##### Given passage

Cothran, though, has to carry his argument into the realm of offensive stupidity.
One of its arguments used to defend UK's actions was that Gaskell would have public outreach responsibilities and that his religious views would embarrass the university.
Let's apply this to a similar discrimination case against, say, an African-American, a group protected under the Civil Rights Act of 1964.
Let's say the University of Kentucky was looking for an agriculture extension officer for a part of the state with a racist history. The job obviously involved public outreach.
And let's say an African-American applied for the job and was clearly the most qualified applicant.
But there were faculty and staff who indicated in e-mails they didn't think highly of blacks and who engaged in a concerted effort to torpedo his candidacy for the job, and one of the reasons was that they felt his race would impair his ability to do outreach in this part of the state.
I think we all know what would happen, and it would have little to do with a potential hire embarrassing the University of Kentucky. It would have a whole lot to do with the university embarrassing itself.
This isn't diversity. It isn't equal treatment. It isn't tolerance. UK got off the hook by paying a relatively small settlement in the case.
Right. Christians. Just like the oppressed African-American minority, with their long history of suffering and repression, and their current underprivileged state in which they are excluded from positions of leadership by bigotry. That whole argument reveals much about Martin Cothran and his coddled Christian privilege, and not much about the University of Kentucky.

##########

> **Task prompt**:
In the Gaskell passage, how did UK get off the hook in the case? The records are separate material with no connection to the Gaskell passage.

##### Stored records

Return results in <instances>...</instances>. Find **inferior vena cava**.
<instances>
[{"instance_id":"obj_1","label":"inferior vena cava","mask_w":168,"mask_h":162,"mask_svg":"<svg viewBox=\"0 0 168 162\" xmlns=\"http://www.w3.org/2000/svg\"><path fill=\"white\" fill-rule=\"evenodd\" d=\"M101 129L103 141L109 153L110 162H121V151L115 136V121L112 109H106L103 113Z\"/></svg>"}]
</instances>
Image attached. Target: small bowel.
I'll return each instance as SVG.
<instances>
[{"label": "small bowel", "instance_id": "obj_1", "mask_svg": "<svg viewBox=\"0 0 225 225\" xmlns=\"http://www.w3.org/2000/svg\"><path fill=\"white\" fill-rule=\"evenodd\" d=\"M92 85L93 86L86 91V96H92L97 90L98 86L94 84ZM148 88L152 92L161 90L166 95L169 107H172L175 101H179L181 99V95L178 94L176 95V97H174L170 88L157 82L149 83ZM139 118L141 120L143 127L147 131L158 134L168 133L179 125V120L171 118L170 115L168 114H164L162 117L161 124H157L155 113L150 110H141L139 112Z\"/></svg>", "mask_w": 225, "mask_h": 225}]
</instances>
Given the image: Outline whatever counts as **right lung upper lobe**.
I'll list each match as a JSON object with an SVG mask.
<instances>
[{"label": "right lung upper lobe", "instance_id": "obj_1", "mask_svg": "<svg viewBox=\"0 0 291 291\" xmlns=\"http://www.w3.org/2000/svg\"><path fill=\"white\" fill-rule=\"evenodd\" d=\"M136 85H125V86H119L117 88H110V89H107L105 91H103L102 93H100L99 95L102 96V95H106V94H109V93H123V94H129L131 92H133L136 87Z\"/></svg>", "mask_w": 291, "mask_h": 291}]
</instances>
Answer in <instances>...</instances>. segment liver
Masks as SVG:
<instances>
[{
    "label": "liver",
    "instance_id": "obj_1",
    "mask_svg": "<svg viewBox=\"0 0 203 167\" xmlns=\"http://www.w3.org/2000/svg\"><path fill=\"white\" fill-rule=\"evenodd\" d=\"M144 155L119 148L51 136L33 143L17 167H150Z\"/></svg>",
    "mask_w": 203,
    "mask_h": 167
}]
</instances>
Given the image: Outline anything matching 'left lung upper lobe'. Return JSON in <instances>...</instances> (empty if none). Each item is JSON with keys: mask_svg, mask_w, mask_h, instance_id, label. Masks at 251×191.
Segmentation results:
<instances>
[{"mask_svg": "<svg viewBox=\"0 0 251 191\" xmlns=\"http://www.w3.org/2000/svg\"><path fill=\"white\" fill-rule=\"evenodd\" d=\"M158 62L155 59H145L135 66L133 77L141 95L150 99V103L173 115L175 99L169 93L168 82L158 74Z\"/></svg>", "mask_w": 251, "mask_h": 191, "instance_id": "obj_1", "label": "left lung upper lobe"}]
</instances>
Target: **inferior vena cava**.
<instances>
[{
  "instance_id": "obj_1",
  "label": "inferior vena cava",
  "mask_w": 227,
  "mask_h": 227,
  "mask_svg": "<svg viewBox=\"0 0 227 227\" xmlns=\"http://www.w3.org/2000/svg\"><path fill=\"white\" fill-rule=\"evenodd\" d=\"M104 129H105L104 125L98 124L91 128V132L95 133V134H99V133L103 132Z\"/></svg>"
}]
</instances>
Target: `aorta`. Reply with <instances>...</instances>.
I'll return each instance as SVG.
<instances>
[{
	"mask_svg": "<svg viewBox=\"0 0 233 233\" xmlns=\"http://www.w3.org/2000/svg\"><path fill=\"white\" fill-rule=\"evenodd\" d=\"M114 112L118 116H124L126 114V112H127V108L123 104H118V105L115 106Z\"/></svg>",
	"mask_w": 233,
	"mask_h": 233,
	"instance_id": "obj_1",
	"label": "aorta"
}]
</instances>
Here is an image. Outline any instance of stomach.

##########

> **Expected answer**:
By paying a relatively small settlement.